The hysterical handwringing about judicial reform – which intelligent observers know will yet be moderated and slowed by the process of negotiating this through the Knesset – only feeds the anti-Israel monster that exists out there in the world, saps Israeli and Jewish self-confidence, and worst of all – creates self-fulfilling prophesies about Israel's economic isolation.
A good, or shall I say bad, example of the extreme Left scare campaign now underway is the gargantuan attention devoted by the Israeli media last week to Tom Livne, CEO of the Israeli unicorn firm Verbit. Livne announced to great fanfare (an announcement that was pumped and promoted by Channel 12 News as if the Messiah had arrived) that he was leaving Israel and stopping to pay taxes because of the judicial reform plans of Netanyahu and Justice Minister Yariv Levin.
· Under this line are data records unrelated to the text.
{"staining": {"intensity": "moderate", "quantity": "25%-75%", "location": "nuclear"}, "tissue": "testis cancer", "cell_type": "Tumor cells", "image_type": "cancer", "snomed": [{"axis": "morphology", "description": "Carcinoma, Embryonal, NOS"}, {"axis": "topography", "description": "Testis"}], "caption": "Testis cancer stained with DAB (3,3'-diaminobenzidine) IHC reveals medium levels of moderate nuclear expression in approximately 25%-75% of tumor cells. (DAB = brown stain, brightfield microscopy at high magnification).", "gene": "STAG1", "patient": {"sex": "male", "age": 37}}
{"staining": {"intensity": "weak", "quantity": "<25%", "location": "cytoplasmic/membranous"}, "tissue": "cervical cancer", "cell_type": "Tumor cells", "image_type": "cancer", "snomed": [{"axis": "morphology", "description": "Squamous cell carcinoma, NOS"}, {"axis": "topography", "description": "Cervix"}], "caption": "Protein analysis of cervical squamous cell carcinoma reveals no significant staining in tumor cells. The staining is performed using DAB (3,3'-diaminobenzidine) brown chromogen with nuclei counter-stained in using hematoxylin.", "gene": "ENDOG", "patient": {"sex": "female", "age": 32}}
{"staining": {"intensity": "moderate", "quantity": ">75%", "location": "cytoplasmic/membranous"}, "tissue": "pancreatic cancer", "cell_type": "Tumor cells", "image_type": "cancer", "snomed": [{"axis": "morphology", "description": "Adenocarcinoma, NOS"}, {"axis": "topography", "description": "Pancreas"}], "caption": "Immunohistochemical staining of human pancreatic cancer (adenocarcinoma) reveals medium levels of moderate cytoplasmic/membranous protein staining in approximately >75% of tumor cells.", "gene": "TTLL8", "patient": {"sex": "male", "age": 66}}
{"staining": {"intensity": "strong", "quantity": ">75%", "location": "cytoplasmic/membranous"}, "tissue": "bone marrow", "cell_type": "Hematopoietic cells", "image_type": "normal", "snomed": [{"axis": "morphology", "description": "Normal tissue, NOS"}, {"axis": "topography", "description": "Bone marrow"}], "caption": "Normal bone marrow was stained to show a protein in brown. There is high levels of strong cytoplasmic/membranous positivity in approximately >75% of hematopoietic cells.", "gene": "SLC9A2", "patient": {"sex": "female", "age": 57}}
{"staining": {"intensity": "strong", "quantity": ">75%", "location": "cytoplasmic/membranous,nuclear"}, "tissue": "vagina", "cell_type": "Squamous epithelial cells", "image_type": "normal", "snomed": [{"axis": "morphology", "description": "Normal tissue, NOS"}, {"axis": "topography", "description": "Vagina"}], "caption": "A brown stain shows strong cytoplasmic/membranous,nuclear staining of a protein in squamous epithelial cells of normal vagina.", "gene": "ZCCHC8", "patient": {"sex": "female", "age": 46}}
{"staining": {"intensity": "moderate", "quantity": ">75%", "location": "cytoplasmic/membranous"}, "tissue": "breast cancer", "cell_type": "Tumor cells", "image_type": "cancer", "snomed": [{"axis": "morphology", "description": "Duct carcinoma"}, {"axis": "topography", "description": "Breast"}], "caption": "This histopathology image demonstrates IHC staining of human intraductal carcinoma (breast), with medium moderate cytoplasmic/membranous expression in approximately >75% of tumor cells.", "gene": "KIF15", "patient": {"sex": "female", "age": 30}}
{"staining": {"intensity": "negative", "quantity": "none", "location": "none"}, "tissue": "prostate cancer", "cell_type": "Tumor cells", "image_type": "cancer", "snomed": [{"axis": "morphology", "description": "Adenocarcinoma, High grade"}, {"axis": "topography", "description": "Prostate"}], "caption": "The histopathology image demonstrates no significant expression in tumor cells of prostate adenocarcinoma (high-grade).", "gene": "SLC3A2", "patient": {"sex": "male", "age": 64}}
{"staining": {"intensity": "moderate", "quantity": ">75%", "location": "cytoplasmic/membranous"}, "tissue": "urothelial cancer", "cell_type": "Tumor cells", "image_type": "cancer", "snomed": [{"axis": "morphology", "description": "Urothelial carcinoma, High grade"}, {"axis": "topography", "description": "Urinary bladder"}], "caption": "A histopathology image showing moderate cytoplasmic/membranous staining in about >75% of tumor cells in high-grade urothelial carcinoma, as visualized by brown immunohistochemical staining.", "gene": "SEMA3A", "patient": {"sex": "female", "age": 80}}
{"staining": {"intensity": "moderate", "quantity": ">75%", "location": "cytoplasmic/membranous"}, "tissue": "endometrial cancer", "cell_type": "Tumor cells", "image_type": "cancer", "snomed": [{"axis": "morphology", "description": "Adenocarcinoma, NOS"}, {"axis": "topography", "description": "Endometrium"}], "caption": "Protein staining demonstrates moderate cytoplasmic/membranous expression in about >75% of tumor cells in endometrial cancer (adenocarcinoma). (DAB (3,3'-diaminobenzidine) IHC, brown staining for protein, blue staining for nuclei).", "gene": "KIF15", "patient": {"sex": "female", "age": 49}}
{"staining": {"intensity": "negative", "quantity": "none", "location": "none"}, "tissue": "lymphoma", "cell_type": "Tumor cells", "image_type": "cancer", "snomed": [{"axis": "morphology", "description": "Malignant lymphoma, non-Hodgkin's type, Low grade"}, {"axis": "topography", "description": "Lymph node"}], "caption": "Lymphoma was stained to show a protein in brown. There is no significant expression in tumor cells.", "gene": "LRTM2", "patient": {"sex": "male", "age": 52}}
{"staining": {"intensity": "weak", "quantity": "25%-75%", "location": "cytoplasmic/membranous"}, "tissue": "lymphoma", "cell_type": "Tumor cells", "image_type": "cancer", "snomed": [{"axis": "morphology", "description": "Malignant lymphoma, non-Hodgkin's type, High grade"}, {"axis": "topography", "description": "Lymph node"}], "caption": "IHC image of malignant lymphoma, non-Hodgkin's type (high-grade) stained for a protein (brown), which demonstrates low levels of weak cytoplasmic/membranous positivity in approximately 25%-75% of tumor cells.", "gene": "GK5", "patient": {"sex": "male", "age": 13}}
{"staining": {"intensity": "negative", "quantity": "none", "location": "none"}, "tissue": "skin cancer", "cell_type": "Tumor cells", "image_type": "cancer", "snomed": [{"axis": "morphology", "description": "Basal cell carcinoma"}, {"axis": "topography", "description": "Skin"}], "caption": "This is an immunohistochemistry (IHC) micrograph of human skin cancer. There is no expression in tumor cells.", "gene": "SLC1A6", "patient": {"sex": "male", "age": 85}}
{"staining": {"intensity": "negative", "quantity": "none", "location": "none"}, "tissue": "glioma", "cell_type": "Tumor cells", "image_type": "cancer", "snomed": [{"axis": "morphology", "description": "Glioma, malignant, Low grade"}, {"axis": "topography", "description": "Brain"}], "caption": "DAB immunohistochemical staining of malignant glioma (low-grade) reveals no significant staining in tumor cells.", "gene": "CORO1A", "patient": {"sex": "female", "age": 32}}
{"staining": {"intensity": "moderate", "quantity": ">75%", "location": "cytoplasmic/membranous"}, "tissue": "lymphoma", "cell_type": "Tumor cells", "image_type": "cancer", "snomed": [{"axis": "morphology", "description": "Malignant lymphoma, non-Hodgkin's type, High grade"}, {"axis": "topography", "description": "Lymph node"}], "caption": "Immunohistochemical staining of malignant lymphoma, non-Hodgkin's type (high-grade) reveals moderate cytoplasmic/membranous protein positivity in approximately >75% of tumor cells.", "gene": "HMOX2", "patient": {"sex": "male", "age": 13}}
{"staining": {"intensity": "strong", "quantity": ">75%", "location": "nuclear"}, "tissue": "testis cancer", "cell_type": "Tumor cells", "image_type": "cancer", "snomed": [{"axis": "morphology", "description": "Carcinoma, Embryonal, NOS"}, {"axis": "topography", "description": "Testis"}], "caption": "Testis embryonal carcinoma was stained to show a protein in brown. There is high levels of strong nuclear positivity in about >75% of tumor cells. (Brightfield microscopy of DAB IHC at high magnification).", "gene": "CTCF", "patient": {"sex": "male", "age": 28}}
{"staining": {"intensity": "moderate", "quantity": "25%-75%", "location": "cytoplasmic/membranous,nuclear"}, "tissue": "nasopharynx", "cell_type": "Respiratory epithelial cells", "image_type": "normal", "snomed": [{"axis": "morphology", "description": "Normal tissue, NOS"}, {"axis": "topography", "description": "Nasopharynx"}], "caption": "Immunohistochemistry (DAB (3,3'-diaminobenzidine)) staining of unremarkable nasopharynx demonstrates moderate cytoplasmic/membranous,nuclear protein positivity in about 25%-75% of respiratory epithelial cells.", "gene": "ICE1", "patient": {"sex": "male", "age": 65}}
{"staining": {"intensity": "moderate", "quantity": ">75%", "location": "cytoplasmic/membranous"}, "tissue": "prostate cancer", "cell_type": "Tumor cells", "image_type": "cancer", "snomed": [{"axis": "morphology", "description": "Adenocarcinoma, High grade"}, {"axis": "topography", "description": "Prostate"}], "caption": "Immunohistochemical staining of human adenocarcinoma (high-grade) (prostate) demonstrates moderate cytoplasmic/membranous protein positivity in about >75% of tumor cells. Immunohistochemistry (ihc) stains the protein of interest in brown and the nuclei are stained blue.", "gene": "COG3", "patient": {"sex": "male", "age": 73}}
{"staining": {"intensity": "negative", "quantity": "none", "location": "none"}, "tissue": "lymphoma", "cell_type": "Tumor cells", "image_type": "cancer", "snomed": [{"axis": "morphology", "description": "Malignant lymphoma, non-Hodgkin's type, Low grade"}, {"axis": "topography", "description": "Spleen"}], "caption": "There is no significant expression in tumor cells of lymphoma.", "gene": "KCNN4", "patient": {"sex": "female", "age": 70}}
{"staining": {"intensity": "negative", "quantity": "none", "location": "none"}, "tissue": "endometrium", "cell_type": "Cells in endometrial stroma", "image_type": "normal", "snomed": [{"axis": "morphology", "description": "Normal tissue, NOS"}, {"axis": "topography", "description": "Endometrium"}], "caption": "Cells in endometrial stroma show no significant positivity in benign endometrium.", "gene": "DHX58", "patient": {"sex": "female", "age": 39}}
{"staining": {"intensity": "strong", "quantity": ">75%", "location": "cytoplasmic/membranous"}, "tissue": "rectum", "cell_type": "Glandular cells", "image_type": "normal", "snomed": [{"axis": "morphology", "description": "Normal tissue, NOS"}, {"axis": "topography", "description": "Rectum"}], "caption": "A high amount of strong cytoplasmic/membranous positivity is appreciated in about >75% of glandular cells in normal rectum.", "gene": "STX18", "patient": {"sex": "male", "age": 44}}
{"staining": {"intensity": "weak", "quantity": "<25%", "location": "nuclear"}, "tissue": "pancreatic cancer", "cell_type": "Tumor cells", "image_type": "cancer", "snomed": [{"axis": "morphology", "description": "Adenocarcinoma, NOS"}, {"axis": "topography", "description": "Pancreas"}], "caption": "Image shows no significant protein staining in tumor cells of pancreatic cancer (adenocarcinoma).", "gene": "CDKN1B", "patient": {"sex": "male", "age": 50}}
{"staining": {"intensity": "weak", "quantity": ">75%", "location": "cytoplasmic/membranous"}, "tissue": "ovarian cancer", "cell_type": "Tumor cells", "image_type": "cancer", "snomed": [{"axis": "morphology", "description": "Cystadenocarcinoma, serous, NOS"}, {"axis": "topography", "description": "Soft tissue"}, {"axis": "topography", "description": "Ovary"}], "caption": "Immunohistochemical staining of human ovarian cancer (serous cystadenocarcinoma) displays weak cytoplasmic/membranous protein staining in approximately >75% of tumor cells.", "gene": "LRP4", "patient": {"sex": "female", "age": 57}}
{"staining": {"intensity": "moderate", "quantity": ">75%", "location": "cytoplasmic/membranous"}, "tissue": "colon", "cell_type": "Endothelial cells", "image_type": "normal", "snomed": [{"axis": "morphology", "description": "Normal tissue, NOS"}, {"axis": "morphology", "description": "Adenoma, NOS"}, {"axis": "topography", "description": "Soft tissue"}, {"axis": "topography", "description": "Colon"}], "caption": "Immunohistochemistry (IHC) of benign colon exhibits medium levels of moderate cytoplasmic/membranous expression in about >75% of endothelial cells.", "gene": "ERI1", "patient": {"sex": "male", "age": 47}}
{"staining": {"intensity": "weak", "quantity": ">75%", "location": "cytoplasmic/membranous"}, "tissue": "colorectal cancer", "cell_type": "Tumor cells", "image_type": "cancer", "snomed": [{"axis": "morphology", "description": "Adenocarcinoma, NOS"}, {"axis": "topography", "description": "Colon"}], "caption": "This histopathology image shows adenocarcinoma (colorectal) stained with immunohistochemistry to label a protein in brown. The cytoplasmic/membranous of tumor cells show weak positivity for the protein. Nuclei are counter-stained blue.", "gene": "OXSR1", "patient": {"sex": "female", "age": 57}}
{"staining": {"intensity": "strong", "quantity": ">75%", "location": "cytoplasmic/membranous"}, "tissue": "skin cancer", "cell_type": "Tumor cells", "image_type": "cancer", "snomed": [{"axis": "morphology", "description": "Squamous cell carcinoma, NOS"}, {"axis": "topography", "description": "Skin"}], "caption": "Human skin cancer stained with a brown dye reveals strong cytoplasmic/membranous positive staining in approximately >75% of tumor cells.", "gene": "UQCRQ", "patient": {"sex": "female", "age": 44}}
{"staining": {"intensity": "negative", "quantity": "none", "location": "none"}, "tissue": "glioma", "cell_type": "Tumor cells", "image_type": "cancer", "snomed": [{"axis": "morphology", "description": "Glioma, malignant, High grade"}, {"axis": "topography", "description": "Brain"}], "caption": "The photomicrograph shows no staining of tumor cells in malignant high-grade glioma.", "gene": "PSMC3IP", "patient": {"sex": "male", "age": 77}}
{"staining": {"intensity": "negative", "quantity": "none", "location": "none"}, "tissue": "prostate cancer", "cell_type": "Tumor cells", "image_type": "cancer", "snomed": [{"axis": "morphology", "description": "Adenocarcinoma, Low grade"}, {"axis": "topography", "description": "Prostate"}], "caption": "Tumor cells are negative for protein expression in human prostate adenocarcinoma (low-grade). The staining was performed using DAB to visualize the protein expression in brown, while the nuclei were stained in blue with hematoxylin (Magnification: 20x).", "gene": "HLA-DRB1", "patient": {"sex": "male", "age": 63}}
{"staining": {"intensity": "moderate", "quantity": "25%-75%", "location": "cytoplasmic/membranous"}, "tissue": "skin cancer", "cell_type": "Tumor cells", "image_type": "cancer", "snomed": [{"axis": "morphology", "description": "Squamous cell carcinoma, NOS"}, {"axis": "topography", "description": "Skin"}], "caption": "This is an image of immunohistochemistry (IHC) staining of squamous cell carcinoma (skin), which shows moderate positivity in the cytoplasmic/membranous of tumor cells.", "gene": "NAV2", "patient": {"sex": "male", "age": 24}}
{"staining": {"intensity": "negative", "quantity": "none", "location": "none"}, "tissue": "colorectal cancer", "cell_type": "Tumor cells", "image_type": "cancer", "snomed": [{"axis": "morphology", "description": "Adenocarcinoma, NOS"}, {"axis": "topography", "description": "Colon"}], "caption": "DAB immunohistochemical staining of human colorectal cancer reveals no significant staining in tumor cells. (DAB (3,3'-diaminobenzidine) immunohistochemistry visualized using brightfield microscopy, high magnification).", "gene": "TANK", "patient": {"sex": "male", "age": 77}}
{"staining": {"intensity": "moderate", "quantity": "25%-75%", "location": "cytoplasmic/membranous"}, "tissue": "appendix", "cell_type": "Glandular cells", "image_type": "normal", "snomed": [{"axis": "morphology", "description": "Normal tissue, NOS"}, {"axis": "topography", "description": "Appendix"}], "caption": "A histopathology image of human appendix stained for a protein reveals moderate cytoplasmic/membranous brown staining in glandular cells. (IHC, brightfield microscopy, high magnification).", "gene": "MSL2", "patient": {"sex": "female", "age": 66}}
Livne also urged other executives to follow his lead. He said that he already has begun to withhold and withdraw investments in the Israeli economy.
Except that Tom Livne is a known hard-Left activist who was talking about leaving Israel long before Yariv Levin became justice minister. And long before Levin, Livne had begun moving Verbit out of Israel.
So, excuse me for great cynicism about Tom Livne's re-birth as the bon-ton "brave" businessman of the day, as a defender of Israeli democracy against the right-wing hordes that supposedly would dismantle Israel's judiciary and democracy. It is the same trick that Barak, Olmert, and Livni once tried: Scare-off Israelis from reasonable right-wing policies by exaggerating their dangers.